- [SUPPLIED INFORMATION]:
************
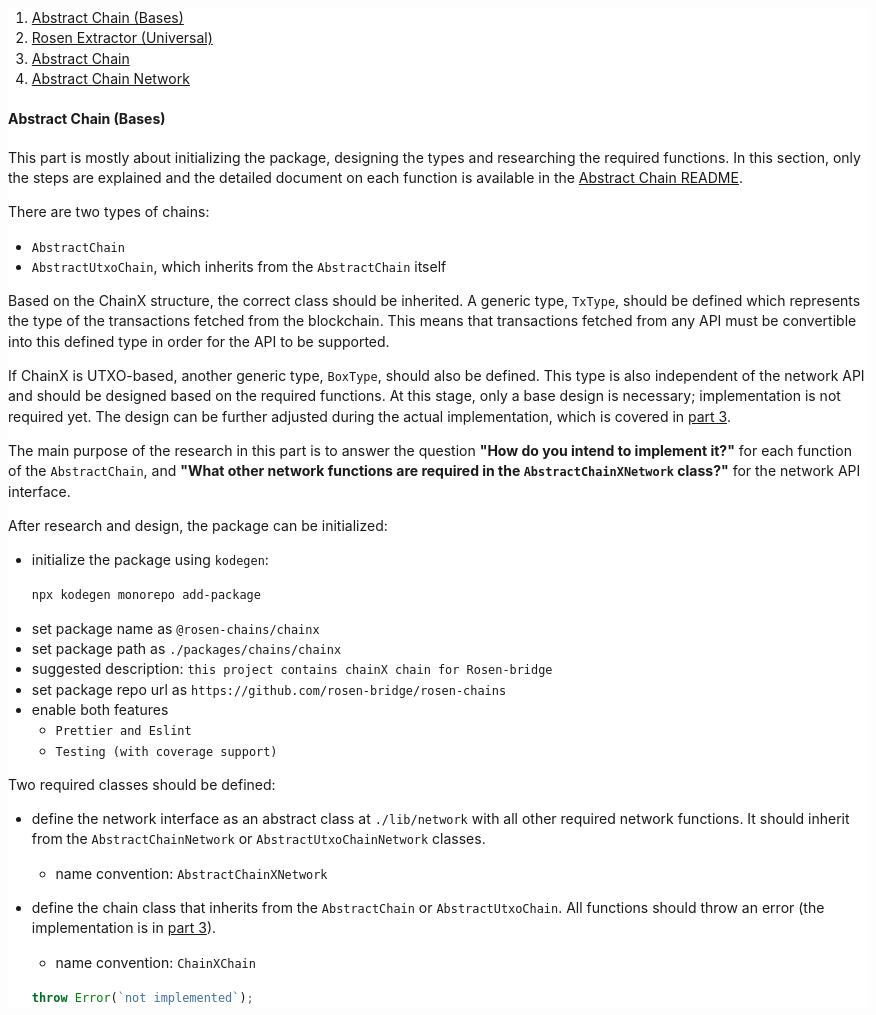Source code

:   1. [Abstract Chain (Bases)](#abstract-chain-bases)
  2. [Rosen Extractor (Universal)](#rosen-extractor-universal)
  3. [Abstract Chain](#abstract-chain)
  4. [Abstract Chain Network](#abstract-chain-network)
  
#### Abstract Chain (Bases)
This part is mostly about initializing the package, designing the types and researching the required functions. In this section, only the steps are explained and the detailed document on each function is available in the [Abstract Chain README](https://github.com/rosen-bridge/rosen-chains/blob/dev/packages/abstract-chain/README.md).

There are two types of chains:
- `AbstractChain`
- `AbstractUtxoChain`, which inherits from the `AbstractChain` itself

Based on the ChainX structure, the correct class should be inherited. A generic type, `TxType`, should be defined which represents the type of the transactions fetched from the blockchain. This means that transactions fetched from any API must be convertible into this defined type in order for the API to be supported.

If ChainX is UTXO-based, another generic type, `BoxType`, should also be defined. This type is also independent of the network API and should be designed based on the required functions. At this stage, only a base design is necessary; implementation is not required yet. The design can be further adjusted during the actual implementation, which is covered in [part 3](#abstract-chain).

The main purpose of the research in this part is to answer the question **"How do you intend to implement it?"** for each function of the `AbstractChain`, and **"What other network functions are required in the `AbstractChainXNetwork` class?"** for the network API interface.

After research and design, the package can be initialized:

  - initialize the package using `kodegen`:
    ```bash
    npx kodegen monorepo add-package
    ```
  - set package name as `@rosen-chains/chainx`
  - set package path as `./packages/chains/chainx`
  - suggested description: `this project contains chainX chain for Rosen-bridge`
  - set package repo url as `https://github.com/rosen-bridge/rosen-chains`
  - enable both features
    - `Prettier and Eslint`
    - `Testing (with coverage support)`

Two required classes should be defined:

  - define the network interface as an abstract class at `./lib/network` with all other required network functions. It should inherit from the `AbstractChainNetwork` or `AbstractUtxoChainNetwork` classes.
    - name convention: `AbstractChainXNetwork`
  - define the chain class that inherits from the `AbstractChain` or `AbstractUtxoChain`. All functions should throw an error (the implementation is in [part 3](#abstract-chain)).
    - name convention: `ChainXChain`

    ```ts
    throw Error(`not implemented`);
    ```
************
- [DESCRIPTION OF THE TASK]: Please report how many lines in the records contain the string "generic", and write nothing besides that number.

- [EXERCISE SOLUTION]: 2